Emma smiled. "He was quicker than me too. It took me two days and I bet that was longer than you."
"Yes, Riddle was perfectly ready to believe that he was- to use his word- 'special'"
"Did you know...then?" asked Emma quietly.
"Did I know that I had just met the most dangerous Dark wizard of all time?" said Dumbledore. "No, I had no idea that he was to grow up to be what he is now. However, I was certainly intrigued by him. I returned to Hogwarts intending to keep an eye upon him, something I should have done in any case, given that he was alone and friendless, but which, already, I felt I ought to do for others' sake as much as his.
"His powers, as you heard, were surprisingly well-developed for such a young wizard and- most interestingly and ominously of all- he had already discovered that he had some measure of control over them, and begun to use them consciously. And as you saw, they were not the random experiments typical of young wizards: he was already using magic against other people, to frighten, to punish, to control. The little stories of the strangled rabbit and the young boy and girl he lured into a cave were most suggestive...'I can make them hurt if I want to'..."
"And he was a Parselmouth" interjected Harry.
"Yes, indeed; a rare ability, and one supposedly connected to the Dark Arts, although, as we know, there are Parselmouths among the great and the good too. In fact, his ability to speak to serpents did not make me early as uneasy as his obvious instincts for cruelty, secrecy and domination.
"Time is making fools of us again" said Dumbledore, indicating the dark sky beyond the windows. "But before we part, I want to draw your attentions to certain features of the scene we have just witnessed, for they have great bearing on the matters we shall be discussing in future meetings.
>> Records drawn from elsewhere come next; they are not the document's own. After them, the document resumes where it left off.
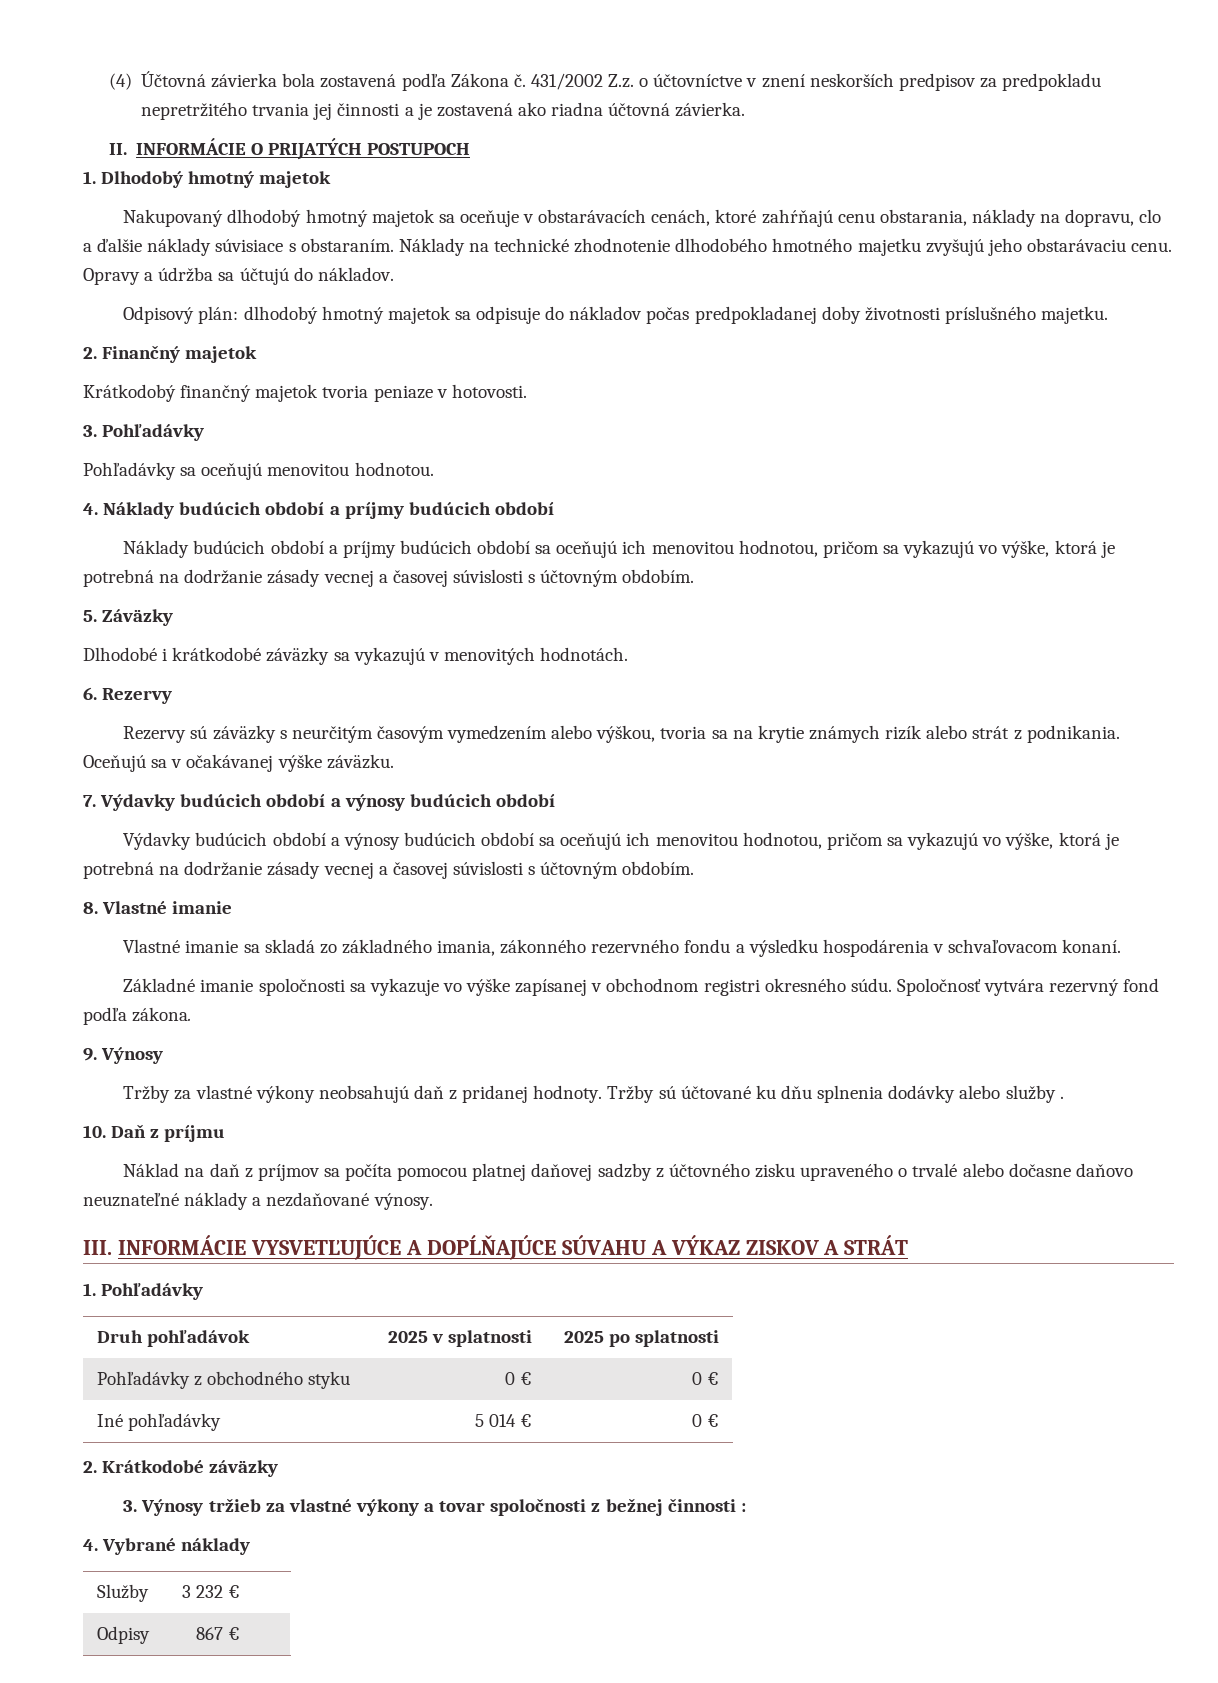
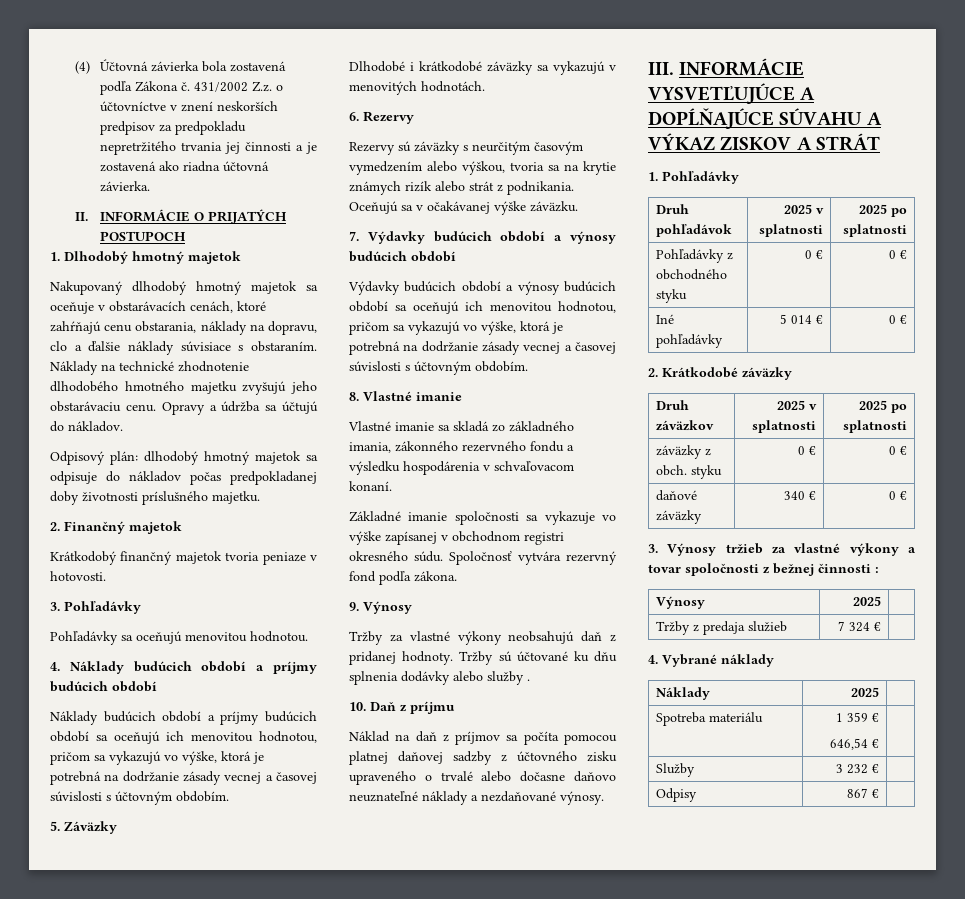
(279, 1468) none -> [655,400,689,410] [655,420,714,431] [777,400,818,410] [752,420,817,433] [859,400,908,413] [843,420,908,433] [655,445,711,459] [655,465,722,479] [798,446,817,455] [889,446,908,455] [655,490,697,501] [655,510,702,524] [784,491,817,500] [889,491,908,500] // Druh záväzkov | 2025 v splatnosti | 2025 po splatnosti // záväzky z obch. styku | 0 € | 0 € // daňové záväzky | 340 € | 0 €
[83,1538,251,1555] // 4. Vybrané náklady -> [655,596,705,609] [853,596,882,606] [655,621,787,635] [838,621,882,632] [648,654,774,667] [655,687,710,700] [851,687,880,697] [655,712,763,726] [836,712,880,722] [830,738,880,750] // Výnosy | 2025 | // Tržby z predaja služieb | 7 324 € | // 4. Vybrané náklady // Náklady | 2025 | // Spotreba materiálu | 1 359 € // 646,54 € |

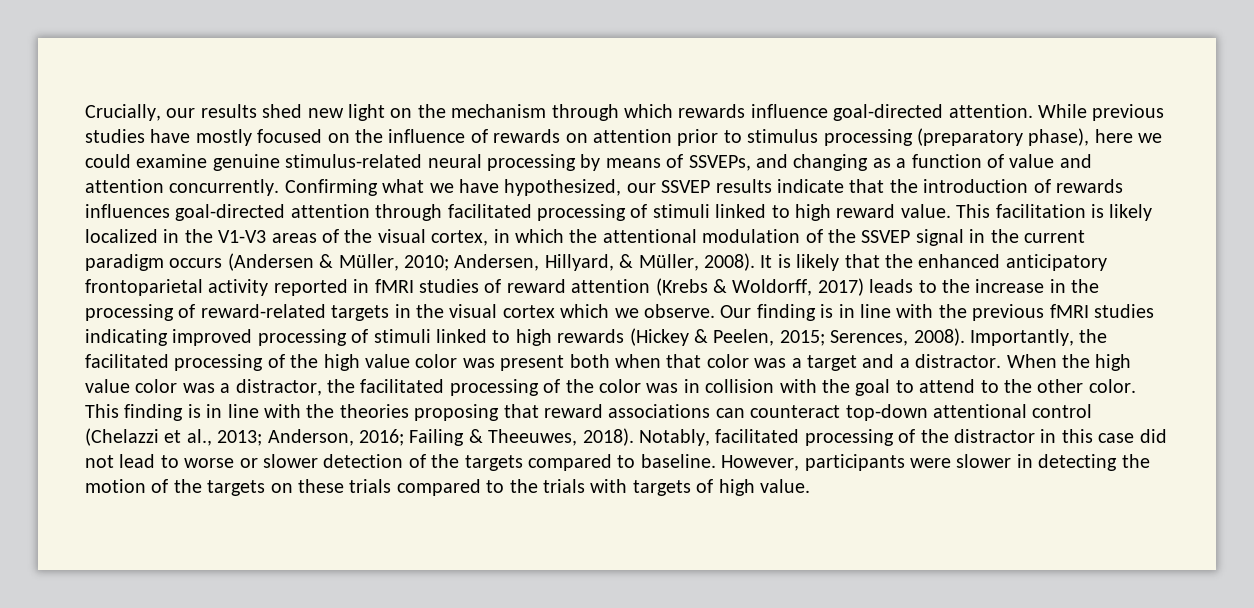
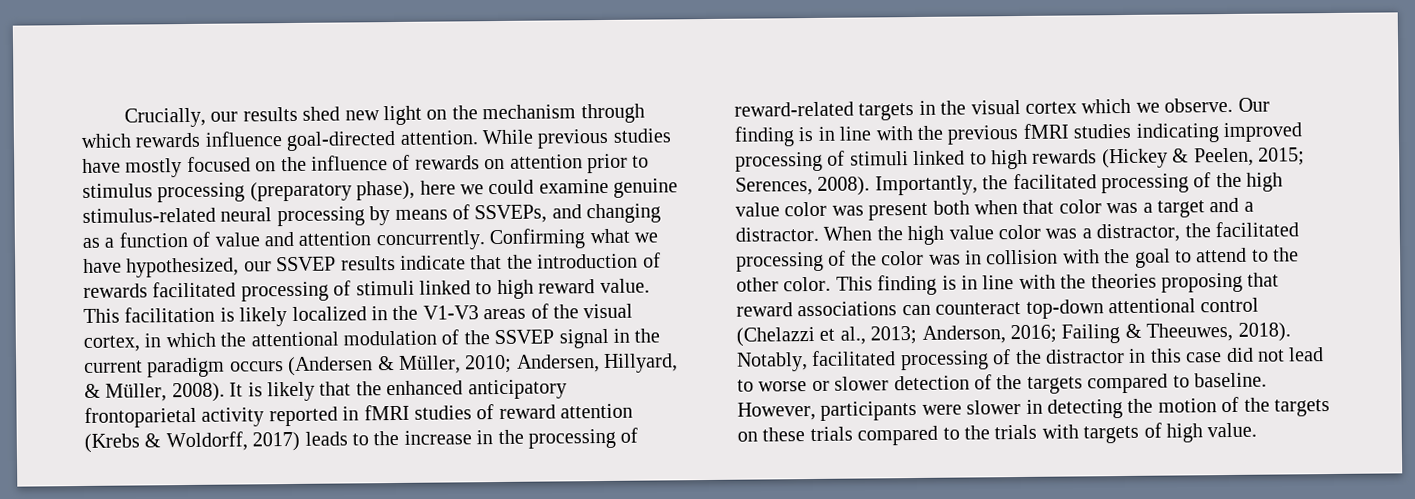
[85,204,443,221] influences goal-directed attention through -> (148, 290) none

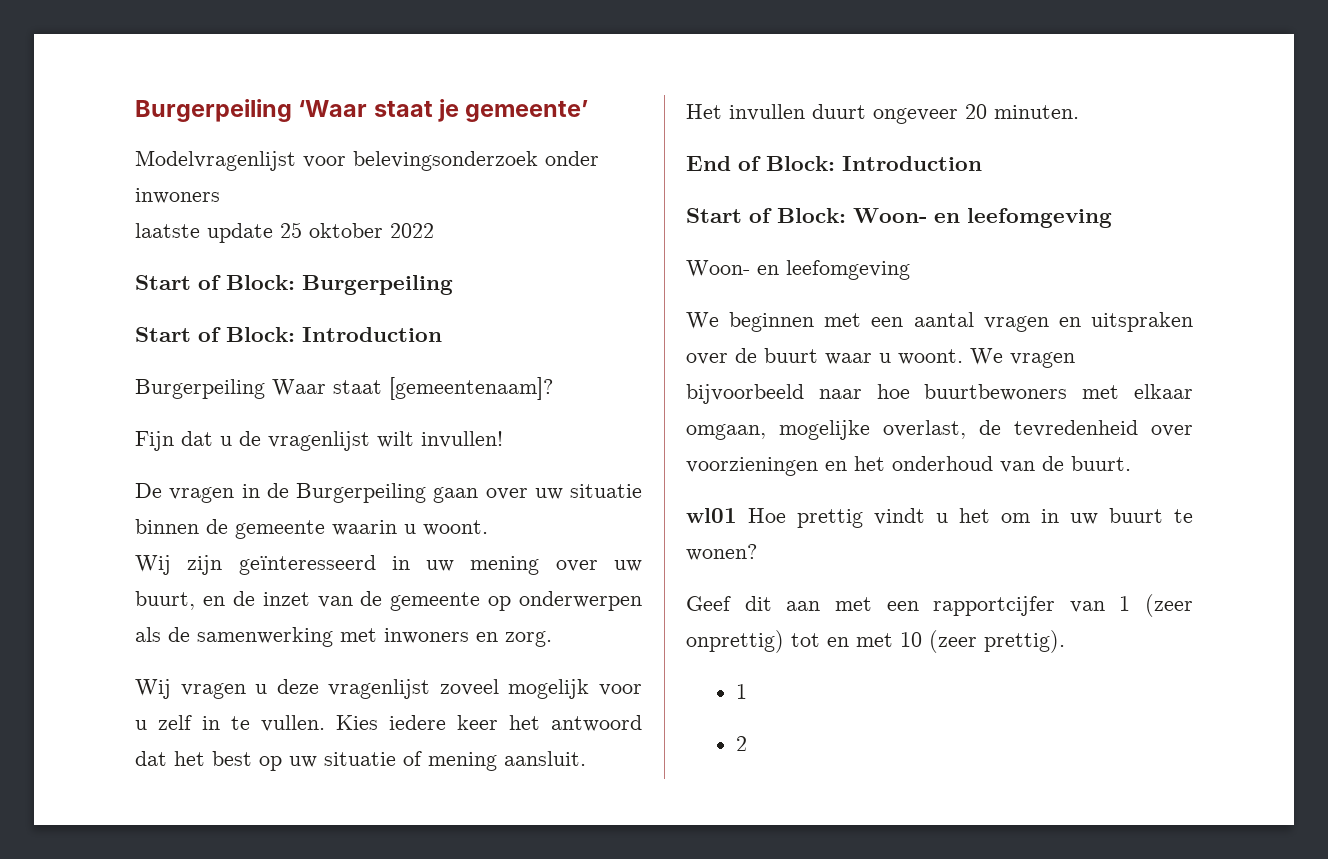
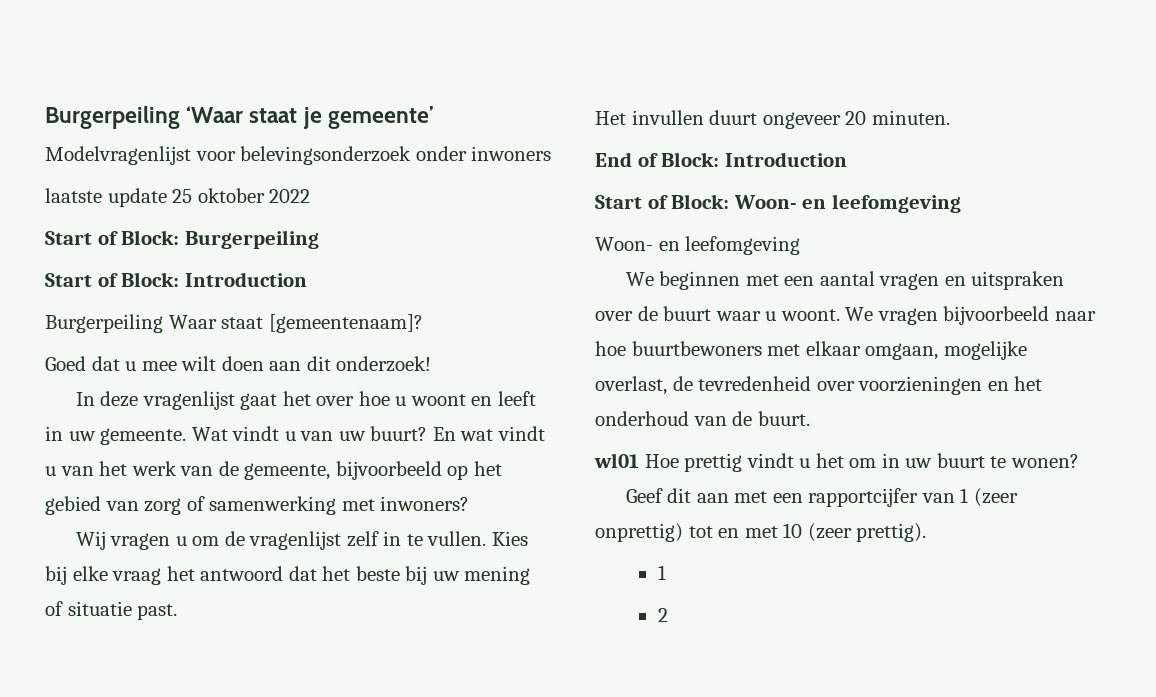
[135,431,174,451] Fijn -> [45,356,86,371] Goed
[239,431,503,451] [135,483,642,503] [135,519,488,539] [135,555,642,575] [135,591,642,611] [135,627,552,647] [135,679,642,699] [135,720,147,730] de vragenlijst wilt invullen! // De vragen in de Burgerpeiling gaan over uw situatie binnen de gemeente waarin u woont. // Wij zijn geïnteresseerd in uw mening over uw buurt, en de inzet van de gemeente op onderwerpen als de samenwerking met inwoners en zorg. // Wij vragen u deze vragenlijst zoveel mogelijk voor u -> [141,356,432,372] [75,391,537,410] [45,426,545,445] [45,461,502,480] [45,496,470,515] [75,531,342,550] mee wilt doen aan dit onderzoek! // In deze vragenlijst gaat het over hoe u woont en leeft in uw gemeente. Wat vindt u van uw buurt? En wat vindt u van het werk van de gemeente, bijvoorbeeld op het gebied van zorg of samenwerking met inwoners? // Wij vragen u om de vragenlijst
[389,715,498,730] iedere keer -> [45,566,162,585] bij elke vraag
[212,751,586,771] best op uw situatie of mening aansluit. -> [355,566,531,585] [45,601,178,620] beste bij uw mening of situatie past.

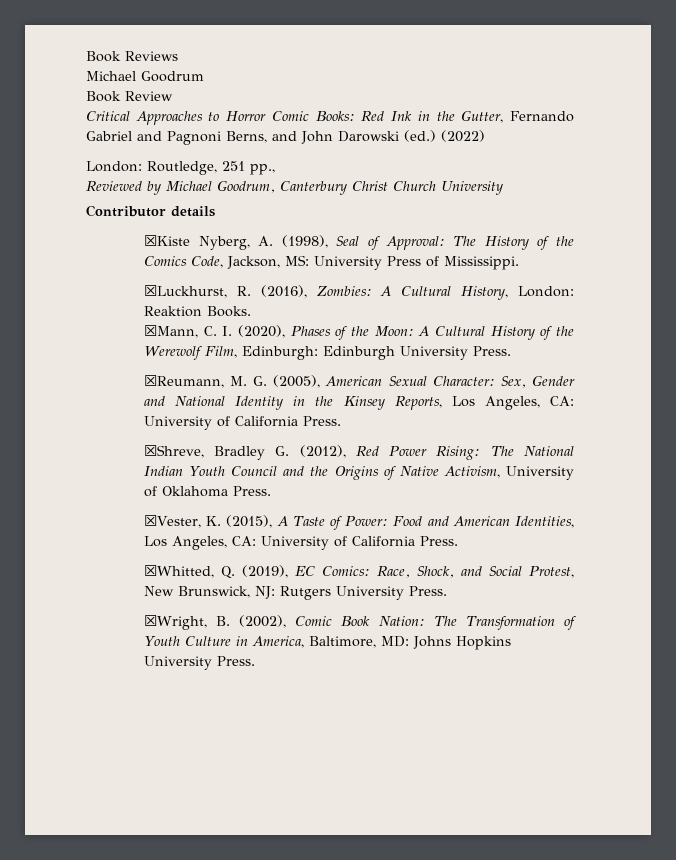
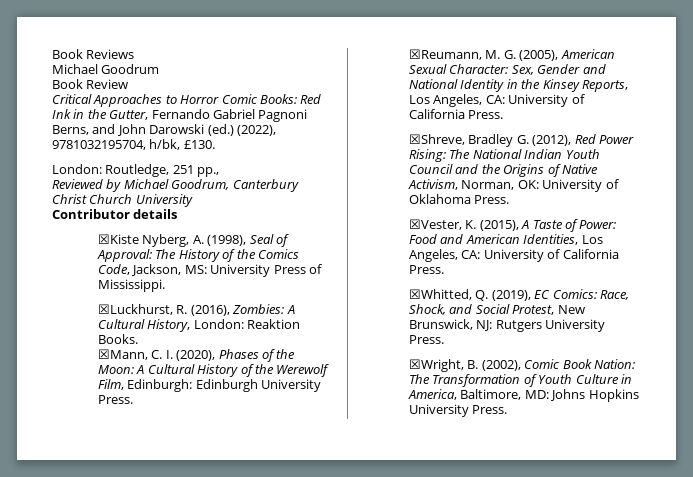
[137,131,162,141] and -> (255, 114) none
[441,130,485,142] (2022) -> [236,125,276,136] [52,139,215,150] (2022), 9781032195704, h/bk, £130.
(500, 472) none -> [461,180,539,190] Norman, OK:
"Firstly, I hope you noticed Riddles reaction when I mentioned that another shared his first name 'Tom'?"
Harry and Emma nodded together.
"There he showed his contempt for anything that tied him to other people, anything that made him ordinary. Even then, he wished to be different, separate, and notorious. He shed his name, as you know, within a few short years of that conversation and created the mask of 'Lord Voldemort' behind which he has been hidden for so long.
"I trust that you also noticed that Tom Riddle was already highly self-sufficient, secretive and, apparently, friendless? He did not want help or companionship on his trip to Diagon Alley. He preferred to operate alone. The adult Voldemort is the same. You will hear many of his Death Eaters claiming that they are in his confidence, that they alone are close to him, even understand him. They are deluded. Lord Voldemort has never had a friend, nor do I believe that he has ever wanted one.
"And lastly- I hope you two are not too sleepy to pay attention to this- the young Tom Riddle liked to collect trophies. You saw the box of stolen articles he had hidden in his room. There were taken from victims of his bullying behaviours, souvenirs, if you will, of particularly unpleasant bits of magic. Bear in mind this magpie-like tendency, for this, particularly, with be important later.
"And now, it really is time for bed."
Harry and Emma both got to their feet. As they walked across the room, Emma's eyes fell upon the little table on which Marvolo Gaunt's ring had rested last time, but the ring was no longer there. She froze.
"Yes, Emma?" said Dumbledore. Harry turned around to face her.
"The ring's gone" said Emma, looking around. "But I thought you might have the mouth-organ or something."
"What ring?" Harry asked.
Dumbledore beamed at them, peering over the top of his half-moon spectacles.
"Very astute, Emma, but the mouth-organ was only ever a mouth-organ."
And on that enigmatic note he waved to Harry and Emma, who understood themselves to be dismissed.
AN: Sorry, it took forever to upload. I've been away and all.